Then probably best to complete the trail -

Part 2 is here. Bargaining Council behind with hearings.
Part 3 is here. Company wants to take further legal action against me.
Part 4 is here. Arbitration hearing without Employer being present.
Part 5 is here. Reinstatement what now.
Part 6 is here. Certified CCMA Enforcement Order.

And then there's this thread.

----------


## HR Solutions

Yep ....... and nothing is clearer.  I stick to my comments.

Laura - any of these companies that you worked for in Edenvale by any chance ?

----------


## adrianh

> What you don't realise, is that there is a group of diabolical people out there who get into these managerial positions, seem very likeable and charming at face value (because this is how they draw their prey in), who can not accept defeat, even when they are wrong, and have this attitude of winning by any means, legal or not. I have personally experienced this, and am very close to someone who right now is going through an issue like this. At some point in their lives, they have to be introduced to humility. The way they treat and carry on with less fortunate people around them is really disgraceful, and if not challenged, will continue to think they are the masters and using the notion that sane minded people will walk away, because the hassle is too much. The reason they achieved these positions is because people walked away, if at a very early stage they were challenged, then they would not be where they are today, carrying on as if they are the chosen one. This relates to how they treat staff, suppliers and anyone who crosses their path. They usually focus on one person, and make their life hell. They maintain employees simply because the employees need a job and will take all the nonsense thrown at them. These diabolical people have a knack of identifying the ones in need and exploit them.


I agree with you. Look, I can see this thing from various angles
1: It is often best to accept defeat, cut your losses and move on (That is what I would do if I was the MD) You win some, lose some, draw some and simply pull out of some adventures.
2: I am a 100% full blown sociopath and I would f*ck with his life till kingdom comes just for the hell of bringing him down to size. There are hundreds of ways to get even and I must admit that I have done so in the past (years after I got screwed over) The notion of "Revenge is a dish best served cold" is very true; there is a lot of fun to be had in seeing a person like that squirm. The trick is to keep your mouth shut and to give a knowing nod as he waddles by...


Words to live by....

----------


## Laura7

Hi there,  Thank you for giving me your opinion, appreciated.

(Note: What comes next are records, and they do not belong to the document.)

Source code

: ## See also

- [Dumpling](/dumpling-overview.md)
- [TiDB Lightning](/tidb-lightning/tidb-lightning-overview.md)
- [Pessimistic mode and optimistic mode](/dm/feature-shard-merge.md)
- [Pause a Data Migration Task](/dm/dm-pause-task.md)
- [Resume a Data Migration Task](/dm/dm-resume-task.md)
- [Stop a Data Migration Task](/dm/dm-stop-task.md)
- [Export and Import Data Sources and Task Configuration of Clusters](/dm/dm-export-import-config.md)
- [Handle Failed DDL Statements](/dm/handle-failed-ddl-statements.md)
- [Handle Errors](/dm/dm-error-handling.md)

An update, the sheriff returned to the company and they refused to pay the balance, so he took their goods, and realizing that they would lose, paid the full amount.  Now this case is over, and I will receive my award shortly.  It has been a year of hell.
The arbitration for the other case will happen toward the end of this month and I do believe it will be in my favor.
As for the criminal charges, nothing has happened yet, but I will seek legal advise and get this resolved.

----------